UNESCO Dünya Miras Listesi’nde yer alan Kars’taki Ani Ören Yeri’nde yapılan kazılarda bulunan ve 22 yıldır korunan altın kemer, Kars Arkeoloji ve Etnografya Müzesi’nde sergilenmeye başlandı.
22 yıldır korunuyor
Hacettepe Üniversitesi Öğretim Üyesi Prof. Dr. Beyhan Karamağaralı başkanlığında 1989-2005 döneminde yapılan kazı çalışmalarında 2002’de bulunan altın kemer, 22 yıl koruma altında tutuldu.
Altın kemer müze vitrininde
Üzerinde çeşitli figürlerin yer aldığı 432 gram ağırlığındaki altın kemer, muhafaza altında tutulduğu depodan çıkarılarak Kars Arkeoloji ve Etnografya Müzesi’ne konuldu. Altın kemerin müzede 3 ay sergilendikten sonra tekrar depoya konulacağı bilgisi paylaşıldı.

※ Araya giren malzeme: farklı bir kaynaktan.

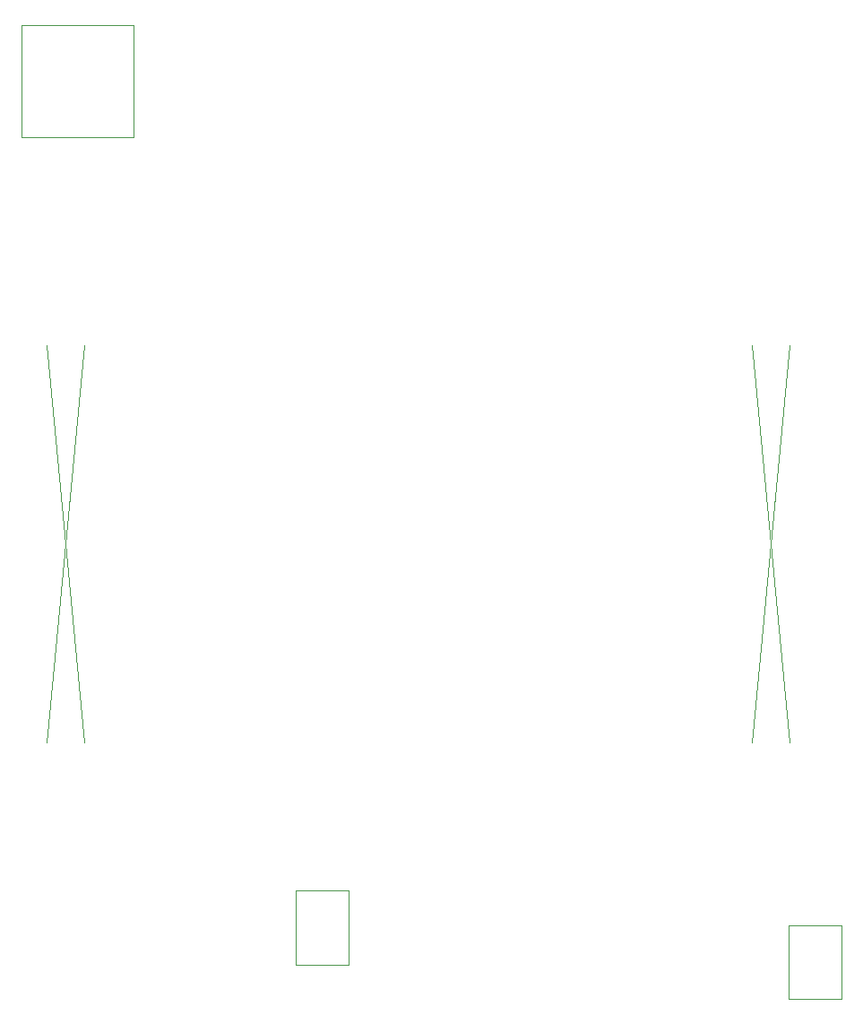
<source format=gbr>
G04*
G04 #@! TF.GenerationSoftware,Altium Limited,Altium Designer,24.2.2 (26)*
G04*
G04 Layer_Color=153*
%FSLAX25Y25*%
%MOIN*%
G70*
G04*
G04 #@! TF.SameCoordinates,80A8E479-4E92-43EF-BFA2-91FD1FC97BD2*
G04*
G04*
G04 #@! TF.FilePolarity,Positive*
G04*
G01*
G75*
%ADD16C,0.00394*%
%ADD342C,0.00100*%
D16*
X170387Y-26792D02*
Y14940D01*
X212120D01*
Y-26792D02*
Y14940D01*
X170387Y-26792D02*
X212120D01*
X475649Y-347215D02*
Y-319656D01*
X455964Y-347215D02*
X475649D01*
X455964D02*
Y-319656D01*
X475649D01*
X292135Y-334497D02*
Y-306938D01*
X272450Y-334497D02*
X292135D01*
X272450D02*
Y-306938D01*
X292135D01*
D342*
X442275Y-104306D02*
X456055Y-251806D01*
X442275D02*
X456055Y-104306D01*
X180023D02*
X193803Y-251806D01*
X180023D02*
X193803Y-104306D01*
M02*

</source>
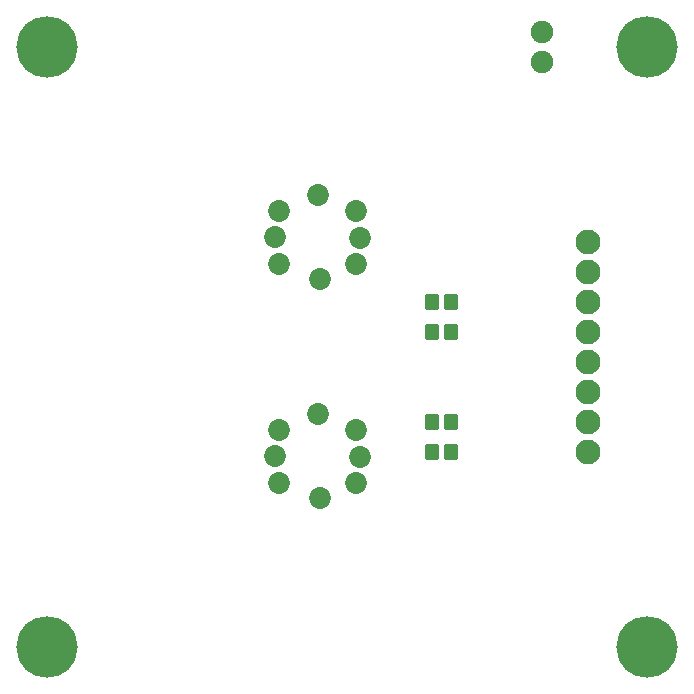
<source format=gts>
G04 Layer: TopSolderMaskLayer*
G04 EasyEDA v6.5.32, 2023-07-25 14:04:49*
G04 8e188c12afc0457c9e824fecad8258c0,5a6b42c53f6a479593ecc07194224c93,10*
G04 Gerber Generator version 0.2*
G04 Scale: 100 percent, Rotated: No, Reflected: No *
G04 Dimensions in millimeters *
G04 leading zeros omitted , absolute positions ,4 integer and 5 decimal *
%FSLAX45Y45*%
%MOMM*%

%AMMACRO1*1,1,$1,$2,$3*1,1,$1,$4,$5*1,1,$1,0-$2,0-$3*1,1,$1,0-$4,0-$5*20,1,$1,$2,$3,$4,$5,0*20,1,$1,$4,$5,0-$2,0-$3,0*20,1,$1,0-$2,0-$3,0-$4,0-$5,0*20,1,$1,0-$4,0-$5,$2,$3,0*4,1,4,$2,$3,$4,$5,0-$2,0-$3,0-$4,0-$5,$2,$3,0*%
%ADD10MACRO1,0.2032X0.5X-0.55X-0.5X-0.55*%
%ADD11C,1.8532*%
%ADD12C,5.2032*%
%ADD13C,2.1016*%
%ADD14C,1.9016*%

%LPD*%
D10*
G01*
X3641077Y3301989D03*
G01*
X3801076Y3301989D03*
G01*
X3641077Y3047992D03*
G01*
X3801076Y3047992D03*
G01*
X3641077Y2285992D03*
G01*
X3801076Y2285992D03*
G01*
X3641077Y2031992D03*
G01*
X3801076Y2031992D03*
D11*
G01*
X2997200Y3619500D03*
G01*
X2347188Y3619500D03*
G01*
X2997200Y4069511D03*
G01*
X2347188Y4069511D03*
G01*
X2672206Y4204487D03*
G01*
X3032201Y3844493D03*
G01*
X2692400Y3492500D03*
G01*
X2311400Y3848100D03*
G01*
X2997200Y1765300D03*
G01*
X2347188Y1765300D03*
G01*
X2997200Y2215311D03*
G01*
X2347188Y2215311D03*
G01*
X2672206Y2350287D03*
G01*
X3032201Y1990293D03*
G01*
X2692400Y1638300D03*
G01*
X2311400Y1993900D03*
D12*
G01*
X381000Y5461000D03*
G01*
X5461000Y5461000D03*
G01*
X5461000Y381000D03*
G01*
X381000Y381000D03*
D13*
G01*
X4956581Y2029205D03*
G01*
X4956581Y2283205D03*
G01*
X4956581Y2537205D03*
G01*
X4956581Y2791205D03*
G01*
X4956581Y3045205D03*
G01*
X4956581Y3299205D03*
G01*
X4956581Y3553205D03*
G01*
X4956581Y3807205D03*
D14*
G01*
X4572000Y5334000D03*
G01*
X4572000Y5588000D03*
M02*

</source>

Orta Çağ’ın önemli şehirlerinden bir olan Ani Ören Yeri tarihinin, çok erken dönemlere denk geldiğini, ören yerinin kenarındaki vadilerde Kalkolitik dönemlere tarihlenen alanlar olduğunu ve bu alanların Urartu ile Pers dönemlerinde de kullanıldığını anlatan Kars Arkeoloji ve Etnografya Müzesi Müdür Vekili Hakim Aslan, şöyle konuştu:
“Ani’nin ihtişamlı dönemini Orta Çağ’da yaşadığını bilmekteyiz, 1800’lü yılların sonlarında Ani Ören Yeri’nde Rus asıllı Nikolay Marr tarafından arkeolojik kazı çalışmaları başlatılmıştır. Daha sonra çalışmalar Türk hocalarımız tarafından yapılmış ve halen de devam etmektedir. Altın kemer de 2002 yılında Prof. Dr. Beyhan Karamağaralı döneminde yapılan kazı çalışmaları sonucunda çıkartılan eserlerden bir tanesidir. Eser çok önemlidir, altın malzemeden yapılmıştır.”
“Üzerindeki figürleri Uygur dönemine ait duvar resimlerinde görebilmekteyiz”
Aslan, bu tür bulguların Ani Ören Yeri’nin ne kadar zengin ve ticari bir merkez olduğunun göstergesi olduğunu belirterek, altın kemerin özellikleriyle ilgili şu bilgileri verdi:
“Kemer 3 bölümden oluşmaktadır, birincisi kemer tokası, ikincisi tekstil parça üzerindeki kemer halkalar ve kemer levhasından oluşuyor. Tamamı altın malzemeden yapılmıştır, üzerinde süslemeler bulunmaktadır. Ortadaki kemer tokası 8 dilimli olarak yapılmış ve kenarlarında savat işçiliği görülmektedir. Kemer levhasına baktığımızda 25 santimetre uzunluğunda, 2,5 santimetre genişliğindedir. Uç kısmında ise insan başı figürü yer almaktadır. Bu, bizim için çok önemlidir, kemeri tarihlendirme konusunda bize önemli ip uçları sunmaktadır. Aynı figürleri Uygur dönemine ait duvar resimlerinde görebilmekteyiz. Burada aslında 3’üncü bir göz görülmektedir ayrıca kemer tokası üzerine insan figürünün yanı sıra ‘lisa’ kelimesi yazmaktadır. Lisa kelimesi sahibine anlamı taşımaktadır. Daha önceleri gördüğümüz seramikler üzerinde lisa kelimesi, sahibine uğur, bereket getirmesi anlamında kullanılmıştır.”